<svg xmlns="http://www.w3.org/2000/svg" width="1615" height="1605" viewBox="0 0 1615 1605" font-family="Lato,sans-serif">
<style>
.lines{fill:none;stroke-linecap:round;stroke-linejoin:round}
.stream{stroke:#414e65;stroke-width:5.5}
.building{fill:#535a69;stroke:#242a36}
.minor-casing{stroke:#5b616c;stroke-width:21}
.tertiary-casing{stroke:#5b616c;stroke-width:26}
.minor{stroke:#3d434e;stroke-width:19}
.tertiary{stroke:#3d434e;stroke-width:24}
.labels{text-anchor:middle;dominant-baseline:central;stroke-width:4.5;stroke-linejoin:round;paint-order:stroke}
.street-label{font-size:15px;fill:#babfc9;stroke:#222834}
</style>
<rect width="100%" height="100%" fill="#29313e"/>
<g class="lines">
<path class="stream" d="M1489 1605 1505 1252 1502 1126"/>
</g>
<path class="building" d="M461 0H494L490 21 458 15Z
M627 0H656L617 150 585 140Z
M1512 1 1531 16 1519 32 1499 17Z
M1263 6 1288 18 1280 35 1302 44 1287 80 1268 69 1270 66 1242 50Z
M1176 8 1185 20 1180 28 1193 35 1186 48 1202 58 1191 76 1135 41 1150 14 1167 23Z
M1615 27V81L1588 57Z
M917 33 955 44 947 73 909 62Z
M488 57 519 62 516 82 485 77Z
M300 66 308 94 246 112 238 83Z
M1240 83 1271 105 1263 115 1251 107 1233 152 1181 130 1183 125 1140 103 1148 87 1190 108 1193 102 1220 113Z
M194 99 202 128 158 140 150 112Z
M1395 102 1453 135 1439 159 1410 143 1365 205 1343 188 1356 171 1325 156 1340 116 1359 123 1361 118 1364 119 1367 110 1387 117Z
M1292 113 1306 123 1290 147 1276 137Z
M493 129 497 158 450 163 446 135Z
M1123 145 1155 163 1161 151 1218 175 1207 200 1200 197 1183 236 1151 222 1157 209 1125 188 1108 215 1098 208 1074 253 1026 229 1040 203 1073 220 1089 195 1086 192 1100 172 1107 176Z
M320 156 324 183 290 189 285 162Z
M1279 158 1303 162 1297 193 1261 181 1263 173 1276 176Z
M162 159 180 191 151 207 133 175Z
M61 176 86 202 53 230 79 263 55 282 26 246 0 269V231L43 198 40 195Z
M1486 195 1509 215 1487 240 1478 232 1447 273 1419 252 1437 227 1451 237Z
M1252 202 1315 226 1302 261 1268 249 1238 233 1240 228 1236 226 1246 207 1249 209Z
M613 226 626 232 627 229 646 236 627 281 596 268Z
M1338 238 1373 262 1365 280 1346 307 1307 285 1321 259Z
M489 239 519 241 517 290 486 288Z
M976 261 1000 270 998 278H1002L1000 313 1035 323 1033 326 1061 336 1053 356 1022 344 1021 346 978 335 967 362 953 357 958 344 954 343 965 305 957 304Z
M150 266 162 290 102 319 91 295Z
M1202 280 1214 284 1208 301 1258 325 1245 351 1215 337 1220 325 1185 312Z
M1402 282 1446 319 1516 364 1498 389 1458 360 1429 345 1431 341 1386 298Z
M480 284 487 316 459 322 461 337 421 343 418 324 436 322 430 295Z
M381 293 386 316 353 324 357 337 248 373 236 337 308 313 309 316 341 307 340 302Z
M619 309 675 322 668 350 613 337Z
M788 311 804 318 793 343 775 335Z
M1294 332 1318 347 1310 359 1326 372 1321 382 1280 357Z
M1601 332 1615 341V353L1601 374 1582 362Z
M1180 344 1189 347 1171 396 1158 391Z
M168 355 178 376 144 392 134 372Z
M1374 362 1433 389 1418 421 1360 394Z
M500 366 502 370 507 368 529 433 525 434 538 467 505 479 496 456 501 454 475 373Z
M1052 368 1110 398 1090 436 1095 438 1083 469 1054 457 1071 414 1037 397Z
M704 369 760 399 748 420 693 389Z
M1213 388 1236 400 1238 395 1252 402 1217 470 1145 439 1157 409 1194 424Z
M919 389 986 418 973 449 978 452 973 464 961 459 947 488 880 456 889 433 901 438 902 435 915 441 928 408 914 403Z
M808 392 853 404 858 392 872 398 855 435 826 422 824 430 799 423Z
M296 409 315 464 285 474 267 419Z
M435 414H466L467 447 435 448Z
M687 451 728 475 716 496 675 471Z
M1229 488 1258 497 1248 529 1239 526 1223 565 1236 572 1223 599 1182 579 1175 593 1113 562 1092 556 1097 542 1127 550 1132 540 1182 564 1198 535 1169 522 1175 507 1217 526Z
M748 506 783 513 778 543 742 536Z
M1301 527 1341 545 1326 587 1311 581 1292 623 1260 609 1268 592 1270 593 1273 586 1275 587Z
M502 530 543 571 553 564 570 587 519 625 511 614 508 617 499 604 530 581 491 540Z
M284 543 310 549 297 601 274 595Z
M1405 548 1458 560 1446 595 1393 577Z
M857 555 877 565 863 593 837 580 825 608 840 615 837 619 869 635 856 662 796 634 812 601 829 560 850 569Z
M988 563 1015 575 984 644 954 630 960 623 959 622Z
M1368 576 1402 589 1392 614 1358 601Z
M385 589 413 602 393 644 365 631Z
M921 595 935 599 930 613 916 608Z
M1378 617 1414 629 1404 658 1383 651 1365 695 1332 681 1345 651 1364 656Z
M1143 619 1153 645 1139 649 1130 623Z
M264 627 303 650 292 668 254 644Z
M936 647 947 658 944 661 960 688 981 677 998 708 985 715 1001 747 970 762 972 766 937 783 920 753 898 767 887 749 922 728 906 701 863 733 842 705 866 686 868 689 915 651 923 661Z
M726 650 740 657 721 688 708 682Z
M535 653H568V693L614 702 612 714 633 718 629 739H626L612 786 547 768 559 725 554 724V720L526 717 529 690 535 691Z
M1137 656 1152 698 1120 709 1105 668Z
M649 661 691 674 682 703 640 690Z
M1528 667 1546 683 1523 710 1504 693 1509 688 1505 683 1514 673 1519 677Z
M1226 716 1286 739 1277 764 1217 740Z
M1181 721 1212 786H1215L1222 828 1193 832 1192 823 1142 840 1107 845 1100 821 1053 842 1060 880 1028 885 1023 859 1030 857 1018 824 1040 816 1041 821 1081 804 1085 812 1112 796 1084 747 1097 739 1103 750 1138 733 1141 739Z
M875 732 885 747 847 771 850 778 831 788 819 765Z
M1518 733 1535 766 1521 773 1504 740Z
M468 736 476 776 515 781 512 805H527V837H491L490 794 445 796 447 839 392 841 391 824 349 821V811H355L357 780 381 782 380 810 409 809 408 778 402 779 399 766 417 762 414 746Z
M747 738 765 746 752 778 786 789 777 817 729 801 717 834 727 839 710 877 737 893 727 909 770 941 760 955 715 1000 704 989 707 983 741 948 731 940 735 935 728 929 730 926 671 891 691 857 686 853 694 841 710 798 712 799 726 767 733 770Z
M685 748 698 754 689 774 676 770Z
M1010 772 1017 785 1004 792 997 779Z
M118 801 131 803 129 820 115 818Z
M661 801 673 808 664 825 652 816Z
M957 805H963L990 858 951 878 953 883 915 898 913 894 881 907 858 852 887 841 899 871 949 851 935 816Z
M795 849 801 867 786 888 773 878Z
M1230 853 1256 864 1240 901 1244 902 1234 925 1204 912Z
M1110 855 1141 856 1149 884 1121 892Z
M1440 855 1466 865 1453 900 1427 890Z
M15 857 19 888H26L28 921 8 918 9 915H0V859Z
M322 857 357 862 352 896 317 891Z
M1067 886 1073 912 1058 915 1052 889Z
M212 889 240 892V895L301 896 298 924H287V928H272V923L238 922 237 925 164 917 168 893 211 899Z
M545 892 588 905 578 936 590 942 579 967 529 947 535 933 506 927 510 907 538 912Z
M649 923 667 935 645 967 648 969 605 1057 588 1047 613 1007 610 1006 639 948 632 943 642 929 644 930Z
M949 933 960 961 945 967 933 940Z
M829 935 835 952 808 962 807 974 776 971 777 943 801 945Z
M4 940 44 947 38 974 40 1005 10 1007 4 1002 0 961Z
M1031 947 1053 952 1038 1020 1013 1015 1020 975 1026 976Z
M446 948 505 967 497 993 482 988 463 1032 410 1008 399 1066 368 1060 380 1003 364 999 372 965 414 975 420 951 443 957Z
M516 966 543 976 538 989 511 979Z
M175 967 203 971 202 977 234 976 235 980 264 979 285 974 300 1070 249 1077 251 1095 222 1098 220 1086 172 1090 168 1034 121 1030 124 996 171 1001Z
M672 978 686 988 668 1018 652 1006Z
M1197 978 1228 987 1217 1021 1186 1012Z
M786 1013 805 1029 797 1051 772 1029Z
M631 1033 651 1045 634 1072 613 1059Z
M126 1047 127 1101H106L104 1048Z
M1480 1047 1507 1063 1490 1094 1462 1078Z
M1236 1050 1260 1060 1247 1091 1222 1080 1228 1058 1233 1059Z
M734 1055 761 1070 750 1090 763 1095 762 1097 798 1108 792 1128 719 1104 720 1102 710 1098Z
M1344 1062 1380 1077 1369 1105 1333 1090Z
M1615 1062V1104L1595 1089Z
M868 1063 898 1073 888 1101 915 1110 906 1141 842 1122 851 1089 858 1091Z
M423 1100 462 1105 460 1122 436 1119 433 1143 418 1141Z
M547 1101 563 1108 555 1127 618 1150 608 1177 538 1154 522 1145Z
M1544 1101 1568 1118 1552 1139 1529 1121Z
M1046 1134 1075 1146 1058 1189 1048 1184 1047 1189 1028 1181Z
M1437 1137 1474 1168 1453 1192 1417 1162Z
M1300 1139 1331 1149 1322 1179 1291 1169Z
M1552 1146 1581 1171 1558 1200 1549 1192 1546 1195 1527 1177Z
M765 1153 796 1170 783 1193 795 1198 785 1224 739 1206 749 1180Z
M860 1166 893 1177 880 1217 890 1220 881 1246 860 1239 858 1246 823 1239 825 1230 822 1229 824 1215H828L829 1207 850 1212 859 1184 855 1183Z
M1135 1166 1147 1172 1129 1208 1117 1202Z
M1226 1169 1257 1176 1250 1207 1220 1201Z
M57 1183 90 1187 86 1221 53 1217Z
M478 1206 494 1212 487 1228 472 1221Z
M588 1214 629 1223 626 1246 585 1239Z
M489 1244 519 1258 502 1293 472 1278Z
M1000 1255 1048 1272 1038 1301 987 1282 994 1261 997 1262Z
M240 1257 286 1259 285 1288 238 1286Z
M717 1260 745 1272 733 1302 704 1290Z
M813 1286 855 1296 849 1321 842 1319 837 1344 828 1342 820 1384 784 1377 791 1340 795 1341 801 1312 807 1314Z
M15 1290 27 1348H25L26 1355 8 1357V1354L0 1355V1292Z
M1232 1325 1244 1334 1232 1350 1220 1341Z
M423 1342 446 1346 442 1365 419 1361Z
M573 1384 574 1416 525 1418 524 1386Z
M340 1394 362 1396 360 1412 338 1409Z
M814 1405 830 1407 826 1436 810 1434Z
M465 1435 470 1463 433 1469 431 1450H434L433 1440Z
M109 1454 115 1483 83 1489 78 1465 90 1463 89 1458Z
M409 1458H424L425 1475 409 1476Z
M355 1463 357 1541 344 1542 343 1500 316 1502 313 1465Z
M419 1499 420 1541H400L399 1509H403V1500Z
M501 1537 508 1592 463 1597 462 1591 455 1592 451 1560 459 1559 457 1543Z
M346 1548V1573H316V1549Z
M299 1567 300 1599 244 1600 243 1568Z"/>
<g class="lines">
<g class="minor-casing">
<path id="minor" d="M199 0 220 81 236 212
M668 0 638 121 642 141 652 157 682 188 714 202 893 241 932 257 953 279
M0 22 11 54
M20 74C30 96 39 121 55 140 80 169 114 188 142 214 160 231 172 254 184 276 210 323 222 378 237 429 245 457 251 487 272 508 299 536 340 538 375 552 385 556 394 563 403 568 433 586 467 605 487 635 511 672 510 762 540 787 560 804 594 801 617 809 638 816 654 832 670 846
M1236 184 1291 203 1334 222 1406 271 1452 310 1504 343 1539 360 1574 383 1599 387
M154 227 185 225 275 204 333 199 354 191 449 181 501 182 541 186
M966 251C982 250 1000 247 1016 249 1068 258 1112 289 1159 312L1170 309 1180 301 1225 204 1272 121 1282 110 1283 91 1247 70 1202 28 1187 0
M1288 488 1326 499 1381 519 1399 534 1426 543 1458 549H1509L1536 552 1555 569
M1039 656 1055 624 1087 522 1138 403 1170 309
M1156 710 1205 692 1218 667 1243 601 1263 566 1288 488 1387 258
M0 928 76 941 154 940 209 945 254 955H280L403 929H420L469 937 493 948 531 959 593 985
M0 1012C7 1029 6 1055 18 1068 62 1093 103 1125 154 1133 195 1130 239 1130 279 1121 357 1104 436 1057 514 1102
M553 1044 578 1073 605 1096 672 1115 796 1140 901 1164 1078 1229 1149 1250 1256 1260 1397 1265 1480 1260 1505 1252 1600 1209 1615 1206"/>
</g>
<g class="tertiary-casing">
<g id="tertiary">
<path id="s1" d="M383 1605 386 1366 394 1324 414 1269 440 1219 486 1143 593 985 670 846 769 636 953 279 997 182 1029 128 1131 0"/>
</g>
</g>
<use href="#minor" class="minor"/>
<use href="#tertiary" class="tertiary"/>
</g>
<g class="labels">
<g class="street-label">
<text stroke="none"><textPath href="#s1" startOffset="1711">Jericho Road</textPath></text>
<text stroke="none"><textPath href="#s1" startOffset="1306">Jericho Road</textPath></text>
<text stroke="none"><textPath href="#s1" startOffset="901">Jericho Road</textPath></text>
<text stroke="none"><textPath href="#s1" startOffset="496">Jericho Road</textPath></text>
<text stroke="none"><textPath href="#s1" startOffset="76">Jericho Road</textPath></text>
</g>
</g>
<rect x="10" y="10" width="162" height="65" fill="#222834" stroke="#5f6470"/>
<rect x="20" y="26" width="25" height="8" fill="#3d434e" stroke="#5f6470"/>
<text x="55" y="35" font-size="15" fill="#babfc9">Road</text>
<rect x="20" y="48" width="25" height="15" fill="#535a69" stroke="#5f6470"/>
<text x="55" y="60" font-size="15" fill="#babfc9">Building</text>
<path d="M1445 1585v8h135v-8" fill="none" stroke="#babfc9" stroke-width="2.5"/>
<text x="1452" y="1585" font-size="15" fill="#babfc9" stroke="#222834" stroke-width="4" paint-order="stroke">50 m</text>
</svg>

YOUR GOAL — Print exactly the lines of the listing above starting at the line containing "M734 1055 761" and ending at the line containing "M668 0 638 121", both included.

ANSWER BOX —
M734 1055 761 1070 750 1090 763 1095 762 1097 798 1108 792 1128 719 1104 720 1102 710 1098Z
M1344 1062 1380 1077 1369 1105 1333 1090Z
M1615 1062V1104L1595 1089Z
M868 1063 898 1073 888 1101 915 1110 906 1141 842 1122 851 1089 858 1091Z
M423 1100 462 1105 460 1122 436 1119 433 1143 418 1141Z
M547 1101 563 1108 555 1127 618 1150 608 1177 538 1154 522 1145Z
M1544 1101 1568 1118 1552 1139 1529 1121Z
M1046 1134 1075 1146 1058 1189 1048 1184 1047 1189 1028 1181Z
M1437 1137 1474 1168 1453 1192 1417 1162Z
M1300 1139 1331 1149 1322 1179 1291 1169Z
M1552 1146 1581 1171 1558 1200 1549 1192 1546 1195 1527 1177Z
M765 1153 796 1170 783 1193 795 1198 785 1224 739 1206 749 1180Z
M860 1166 893 1177 880 1217 890 1220 881 1246 860 1239 858 1246 823 1239 825 1230 822 1229 824 1215H828L829 1207 850 1212 859 1184 855 1183Z
M1135 1166 1147 1172 1129 1208 1117 1202Z
M1226 1169 1257 1176 1250 1207 1220 1201Z
M57 1183 90 1187 86 1221 53 1217Z
M478 1206 494 1212 487 1228 472 1221Z
M588 1214 629 1223 626 1246 585 1239Z
M489 1244 519 1258 502 1293 472 1278Z
M1000 1255 1048 1272 1038 1301 987 1282 994 1261 997 1262Z
M240 1257 286 1259 285 1288 238 1286Z
M717 1260 745 1272 733 1302 704 1290Z
M813 1286 855 1296 849 1321 842 1319 837 1344 828 1342 820 1384 784 1377 791 1340 795 1341 801 1312 807 1314Z
M15 1290 27 1348H25L26 1355 8 1357V1354L0 1355V1292Z
M1232 1325 1244 1334 1232 1350 1220 1341Z
M423 1342 446 1346 442 1365 419 1361Z
M573 1384 574 1416 525 1418 524 1386Z
M340 1394 362 1396 360 1412 338 1409Z
M814 1405 830 1407 826 1436 810 1434Z
M465 1435 470 1463 433 1469 431 1450H434L433 1440Z
M109 1454 115 1483 83 1489 78 1465 90 1463 89 1458Z
M409 1458H424L425 1475 409 1476Z
M355 1463 357 1541 344 1542 343 1500 316 1502 313 1465Z
M419 1499 420 1541H400L399 1509H403V1500Z
M501 1537 508 1592 463 1597 462 1591 455 1592 451 1560 459 1559 457 1543Z
M346 1548V1573H316V1549Z
M299 1567 300 1599 244 1600 243 1568Z"/>
<g class="lines">
<g class="minor-casing">
<path id="minor" d="M199 0 220 81 236 212
M668 0 638 121 642 141 652 157 682 188 714 202 893 241 932 257 953 279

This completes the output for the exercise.